North Atlantic Treaty Organization (NATO) Secretary-General Jens Stoltenberg warned on Monday that China is “investing massively in new weapons” and is closing in on the alliance through moves in the Arctic and Africa and by investing in the infrastructure of alliance members.
“China is investing massively in new weapons,” Stoltenberg said Monday. “It is coming closer to us, from the Arctic to Africa, and by investing in our infrastructure.”
“China does not share our values. It does not respect fundamental human rights and tries to intimidate other countries,” Stoltenberg continued. “We must address this together, both as NATO Allies, and as a community of like-minded countries. We should, therefore, continue to consult closely, and cooperate where possible.
To bolster the resilience of our societies and to protect the values and norms we share.”
Stoltenberg made his comments ahead of the publication of the NATO 2030 Report, which contains a list of 138 proposals for different ways to strengthen the alliance, including several recommendations specific to China and to the Indo-Pacific and Asian regions.
The NATO 2030 report states, “NATO must devote much more time, political resources, and action to the security challenges posed by China – based on an assessment of its national capabilities, economic heft, and the stated ideological goals of its leaders. It needs to develop a political strategy for approaching a world in which China will be of growing importance through to 2030.”
In a section of the report dedicated specifically to China, the NATO report authors state, “While China does not pose an immediate military threat to the Euro-Atlantic area on the scale of Russia, it is expanding its military reach into the Atlantic, Mediterranean, and Arctic, deepening defence ties with Russia, and developing long-range missiles and aircraft, aircraft carriers, and nuclear-attack submarines with global reach, extensive space-based capabilities, and a larger nuclear arsenal. NATO Allies feel China’s influence more and more in every domain. Its Belt and Road, Polar Silk Road, and Cyber Silk Road have extended rapidly, and it is acquiring infrastructure across Europe with a potential bearing upon communications and interoperability.”
The report noted NATO allies have attributed cyberattacks, intellectual property theft, and disinformation campaigns, including about the coronavirus pandemic, to China.
In a section of the report broadly discussing arms control measures, the NATO report states, “China must be considered in prospective future arms control negotiations, especially in the contexts of nuclear weapons and ballistic missiles. The Alliance should encourage China to engage in meaningful and verifiable arms control to reduce the chance of an arms race in Asia and beyond. Doing more to monitor and set standards for [emerging disruptive technologies] is a significant part of this goal.”

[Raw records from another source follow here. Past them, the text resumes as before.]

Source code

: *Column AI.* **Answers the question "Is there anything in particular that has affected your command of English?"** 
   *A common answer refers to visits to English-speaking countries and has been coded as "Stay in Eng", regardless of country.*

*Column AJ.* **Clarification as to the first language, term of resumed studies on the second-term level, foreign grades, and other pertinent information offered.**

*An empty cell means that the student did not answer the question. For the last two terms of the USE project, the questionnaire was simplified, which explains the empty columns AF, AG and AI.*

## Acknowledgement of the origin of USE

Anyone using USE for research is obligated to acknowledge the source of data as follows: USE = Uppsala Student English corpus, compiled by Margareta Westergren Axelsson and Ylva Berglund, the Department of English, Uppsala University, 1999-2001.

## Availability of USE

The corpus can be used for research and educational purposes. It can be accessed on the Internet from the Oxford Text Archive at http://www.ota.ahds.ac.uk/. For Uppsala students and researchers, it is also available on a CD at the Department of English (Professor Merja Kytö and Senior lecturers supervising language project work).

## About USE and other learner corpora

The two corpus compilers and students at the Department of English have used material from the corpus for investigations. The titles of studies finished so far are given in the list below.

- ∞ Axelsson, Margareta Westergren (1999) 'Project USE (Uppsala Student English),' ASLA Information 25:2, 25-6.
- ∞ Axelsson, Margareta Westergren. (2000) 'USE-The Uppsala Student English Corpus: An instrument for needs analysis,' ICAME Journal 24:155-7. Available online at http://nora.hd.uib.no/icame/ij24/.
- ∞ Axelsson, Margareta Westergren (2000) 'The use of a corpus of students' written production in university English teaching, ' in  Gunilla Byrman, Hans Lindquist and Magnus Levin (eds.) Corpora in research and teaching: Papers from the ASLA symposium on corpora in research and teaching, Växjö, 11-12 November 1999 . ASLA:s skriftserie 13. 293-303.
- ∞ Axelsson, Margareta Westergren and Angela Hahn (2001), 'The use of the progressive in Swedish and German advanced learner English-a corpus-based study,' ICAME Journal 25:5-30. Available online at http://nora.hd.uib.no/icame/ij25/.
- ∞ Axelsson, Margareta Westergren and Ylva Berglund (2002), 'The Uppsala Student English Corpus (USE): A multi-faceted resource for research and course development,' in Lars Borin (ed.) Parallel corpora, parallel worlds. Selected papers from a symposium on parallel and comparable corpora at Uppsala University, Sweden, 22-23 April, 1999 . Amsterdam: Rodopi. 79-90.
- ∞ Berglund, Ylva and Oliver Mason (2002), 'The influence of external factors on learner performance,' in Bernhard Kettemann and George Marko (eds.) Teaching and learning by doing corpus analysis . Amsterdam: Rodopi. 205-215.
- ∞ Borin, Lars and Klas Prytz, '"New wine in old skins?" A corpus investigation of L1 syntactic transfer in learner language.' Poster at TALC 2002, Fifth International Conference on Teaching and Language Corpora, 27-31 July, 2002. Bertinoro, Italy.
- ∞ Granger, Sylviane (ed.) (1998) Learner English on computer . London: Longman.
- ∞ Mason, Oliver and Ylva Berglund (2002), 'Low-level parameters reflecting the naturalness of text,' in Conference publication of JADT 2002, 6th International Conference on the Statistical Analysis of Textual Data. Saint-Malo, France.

The report also recommends expanding its cooperation with Indo-Pacific partners like Australia, Japan, New Zealand, and the Republic of Korea and said such partnerships could help NATO “heighten coordination on managing the strategic and political implications of China’s rise.”
The report also comes as U.S. Director of National Intelligence (DNI) has written an op-ed for the Wall Street Journal and set for a number of interviews with other U.S. media outlets to discuss the national security risks China poses. Ratcliffe called China the “greatest national security threat” on Thursday and warned a potential Joe Biden administration not to politicize intelligence to downplay the threat China poses.